* TEKS BACAAN:
Dalam dunia pemasaran, pencitraan (branding) suatu produk atau jasa merupakan suatu keharusan dan merupakan unsur penting dalam memenangi persaingan pasar selain kualitas produk atau jasa yang ditawarkan itu sendiri, sesuatu modal awal bagi industri pariwisata kepulauan Nias yang mencoba bangkit kembali.
Pantai Lagundri cocok untuk berenang, berjemur tanpa takut dihajar ombak. Sementara, Pantai Sorake yang bersebelahan cocok buat surfing. Photo by: Kris Mendrofa |
Kepulauan Nias sudah mulai didatangi wisatawan mancanegara sejak tahun 1975, ketika beberapa peselancar (surfer) dari Australia menemukan lokasi/titk selancar (spot) di Sorake. Sejak saat itu, ombak di pantai Sorake dikenal sebagai salah satu yang terbaik di dunia dan menjadi primadona baru peselancar profesional dari berbagai negara, bahkan pada dekade 1990an, kompetisi selancar di pantai Sorake masuk dalam kalender kompetisi selancar internasional. Belakangan, ditemukan beberapa lokasi selancar yang tersebar di berbagai lokasi di kepulauan Nias sebut saja di pulau Tello, kepulauan Hinako, di Afulu dan beberapa titik lainnya.
Rasanya, untuk kalangan peselancar tidak lengkap kalau belum menaklukan ombak Sorake dan ombak kepulauan Nias secara umum yang di kalangan peselancar disebut sebagai ombak legendaris, hal ini bisa dibuktikan ketika mengetik kata “Nias surfing” di kanal situs berbagai video Youtube maupun situs-situs yang mengkhususkan diri mengulas tentang dunia selancar, kesaksian atau testimoni peselancar yang telah menjajal betapa ganasnya ombak di kepulauan Nias rata-rata memujinya serta merekomendasi agar dikunjungi dan rela kembali secara rutin bahkan beberapa peselancar profesional yang pernah berkunjung ke kepulauan Nias sangat fanatik, dalam hal ini “iri” memberitahukan kenikmatan yang didapat di kepulauan Nias yang mereka sebut sebagai “paradise island”, kelompok fanatik ini berharap ombak di kepulauan Nias beserta pantainya jangan sampai dieksplorasi berlebihan sehingga menimbulkan kerusakan ekosistem yang ada. Potensi pariwisata di kepulauan Nias sejak tahun 1990an memang sudah digadang-gadang bakal menjadi Bali kedua di Indonesia bahkan kepulauan Nias dijuluki sebagai “Nusa Indah Andalan Sumatera”.

* TUGAS A: Menurut teks bacaan, sejak tahun berapa kepulauan Nias mulai didatangi wisatawan mancanegara?
Teks bacaan dan daftar ini tidak saling berkaitan.

* DATA MASUKAN:
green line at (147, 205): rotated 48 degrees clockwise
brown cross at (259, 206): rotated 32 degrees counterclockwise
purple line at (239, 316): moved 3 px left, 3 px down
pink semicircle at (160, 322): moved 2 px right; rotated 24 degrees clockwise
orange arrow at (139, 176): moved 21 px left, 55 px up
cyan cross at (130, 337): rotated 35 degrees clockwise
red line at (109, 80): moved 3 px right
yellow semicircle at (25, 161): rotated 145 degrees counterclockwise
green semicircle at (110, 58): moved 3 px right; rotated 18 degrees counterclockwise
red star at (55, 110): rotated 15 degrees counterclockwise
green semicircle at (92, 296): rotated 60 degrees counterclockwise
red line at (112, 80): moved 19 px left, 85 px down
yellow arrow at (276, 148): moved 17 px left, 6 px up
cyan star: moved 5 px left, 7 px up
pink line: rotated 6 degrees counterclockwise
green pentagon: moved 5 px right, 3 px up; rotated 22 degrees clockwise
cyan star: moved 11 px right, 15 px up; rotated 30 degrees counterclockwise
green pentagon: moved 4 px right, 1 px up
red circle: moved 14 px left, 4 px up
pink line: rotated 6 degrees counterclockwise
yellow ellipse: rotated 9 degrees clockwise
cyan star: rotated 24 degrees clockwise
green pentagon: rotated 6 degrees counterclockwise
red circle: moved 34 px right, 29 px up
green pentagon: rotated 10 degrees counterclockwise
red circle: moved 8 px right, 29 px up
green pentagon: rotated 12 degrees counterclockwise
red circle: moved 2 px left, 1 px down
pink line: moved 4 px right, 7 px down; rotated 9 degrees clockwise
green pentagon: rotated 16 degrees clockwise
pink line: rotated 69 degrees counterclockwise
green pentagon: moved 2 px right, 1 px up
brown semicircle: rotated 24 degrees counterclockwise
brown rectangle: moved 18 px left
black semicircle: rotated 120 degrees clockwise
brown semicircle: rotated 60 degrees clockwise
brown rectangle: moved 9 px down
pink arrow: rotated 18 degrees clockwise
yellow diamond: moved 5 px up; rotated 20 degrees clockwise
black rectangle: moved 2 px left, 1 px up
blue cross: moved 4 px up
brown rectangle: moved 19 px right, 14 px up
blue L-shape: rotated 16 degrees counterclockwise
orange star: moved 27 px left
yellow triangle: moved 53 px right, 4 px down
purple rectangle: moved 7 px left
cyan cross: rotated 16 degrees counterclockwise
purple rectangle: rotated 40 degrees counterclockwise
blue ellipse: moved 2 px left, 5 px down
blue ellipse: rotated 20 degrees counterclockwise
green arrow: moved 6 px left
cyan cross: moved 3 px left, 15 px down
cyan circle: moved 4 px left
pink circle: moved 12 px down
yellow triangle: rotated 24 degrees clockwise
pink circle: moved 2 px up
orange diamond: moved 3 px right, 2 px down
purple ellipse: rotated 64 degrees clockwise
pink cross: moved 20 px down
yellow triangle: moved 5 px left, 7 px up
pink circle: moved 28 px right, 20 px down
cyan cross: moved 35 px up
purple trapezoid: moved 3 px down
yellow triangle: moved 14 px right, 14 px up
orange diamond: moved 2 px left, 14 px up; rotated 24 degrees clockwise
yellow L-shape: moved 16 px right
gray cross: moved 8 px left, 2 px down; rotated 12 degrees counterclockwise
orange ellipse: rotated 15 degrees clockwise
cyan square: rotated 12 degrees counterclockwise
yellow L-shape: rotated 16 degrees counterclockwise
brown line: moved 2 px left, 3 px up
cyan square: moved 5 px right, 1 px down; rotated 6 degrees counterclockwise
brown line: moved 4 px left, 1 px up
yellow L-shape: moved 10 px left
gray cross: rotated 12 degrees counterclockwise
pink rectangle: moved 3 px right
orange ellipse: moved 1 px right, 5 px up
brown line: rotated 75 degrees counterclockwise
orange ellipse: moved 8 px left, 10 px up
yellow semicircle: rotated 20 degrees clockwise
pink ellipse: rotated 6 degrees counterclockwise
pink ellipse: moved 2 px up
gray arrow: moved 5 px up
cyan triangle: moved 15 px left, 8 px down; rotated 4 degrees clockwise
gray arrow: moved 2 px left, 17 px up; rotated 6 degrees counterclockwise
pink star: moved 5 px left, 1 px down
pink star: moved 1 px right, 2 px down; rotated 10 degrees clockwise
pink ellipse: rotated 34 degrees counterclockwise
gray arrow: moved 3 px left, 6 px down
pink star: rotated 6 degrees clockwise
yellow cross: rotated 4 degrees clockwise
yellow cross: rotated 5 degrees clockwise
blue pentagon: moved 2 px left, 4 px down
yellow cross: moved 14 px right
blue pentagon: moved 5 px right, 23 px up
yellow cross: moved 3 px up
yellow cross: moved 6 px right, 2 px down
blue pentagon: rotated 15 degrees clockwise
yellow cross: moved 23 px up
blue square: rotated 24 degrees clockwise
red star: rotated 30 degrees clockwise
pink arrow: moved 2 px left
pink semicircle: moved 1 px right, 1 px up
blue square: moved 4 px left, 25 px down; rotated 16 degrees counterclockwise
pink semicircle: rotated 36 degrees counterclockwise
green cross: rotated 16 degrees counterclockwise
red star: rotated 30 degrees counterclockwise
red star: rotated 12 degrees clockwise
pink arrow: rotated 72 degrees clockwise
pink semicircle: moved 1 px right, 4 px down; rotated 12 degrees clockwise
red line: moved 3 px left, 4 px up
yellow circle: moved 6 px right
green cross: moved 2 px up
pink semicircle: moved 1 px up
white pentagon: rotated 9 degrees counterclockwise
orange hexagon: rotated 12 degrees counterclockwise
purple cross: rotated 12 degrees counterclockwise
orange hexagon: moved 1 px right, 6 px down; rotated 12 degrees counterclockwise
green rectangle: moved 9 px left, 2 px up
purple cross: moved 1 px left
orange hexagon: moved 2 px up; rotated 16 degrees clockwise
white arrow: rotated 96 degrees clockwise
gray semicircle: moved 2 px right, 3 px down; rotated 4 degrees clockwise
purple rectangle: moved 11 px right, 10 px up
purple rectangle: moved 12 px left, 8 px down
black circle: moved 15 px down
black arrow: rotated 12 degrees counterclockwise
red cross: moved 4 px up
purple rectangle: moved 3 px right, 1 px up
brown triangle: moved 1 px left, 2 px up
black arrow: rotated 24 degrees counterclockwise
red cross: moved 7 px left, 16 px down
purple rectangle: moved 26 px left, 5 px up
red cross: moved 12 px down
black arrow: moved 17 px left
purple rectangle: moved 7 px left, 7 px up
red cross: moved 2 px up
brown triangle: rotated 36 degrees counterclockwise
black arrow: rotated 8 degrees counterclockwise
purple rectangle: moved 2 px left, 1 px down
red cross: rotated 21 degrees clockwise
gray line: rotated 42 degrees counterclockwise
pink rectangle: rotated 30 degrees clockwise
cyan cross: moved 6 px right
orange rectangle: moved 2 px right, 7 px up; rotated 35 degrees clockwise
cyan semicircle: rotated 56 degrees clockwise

* TUGAS B: Tulis ulang baris-baris daftar, mulai dari awal daftar dan berakhir pada baris yang memuat "red line at (109, 80): moved 3 px right", dengan mengganti "moved" menjadi "shifted". Biarkan bagian lain tetap sama.

* JAWABAN A: Sejak tahun 1975.

* JAWABAN B:
green line at (147, 205): rotated 48 degrees clockwise
brown cross at (259, 206): rotated 32 degrees counterclockwise
purple line at (239, 316): shifted 3 px left, 3 px down
pink semicircle at (160, 322): shifted 2 px right; rotated 24 degrees clockwise
orange arrow at (139, 176): shifted 21 px left, 55 px up
cyan cross at (130, 337): rotated 35 degrees clockwise
red line at (109, 80): shifted 3 px right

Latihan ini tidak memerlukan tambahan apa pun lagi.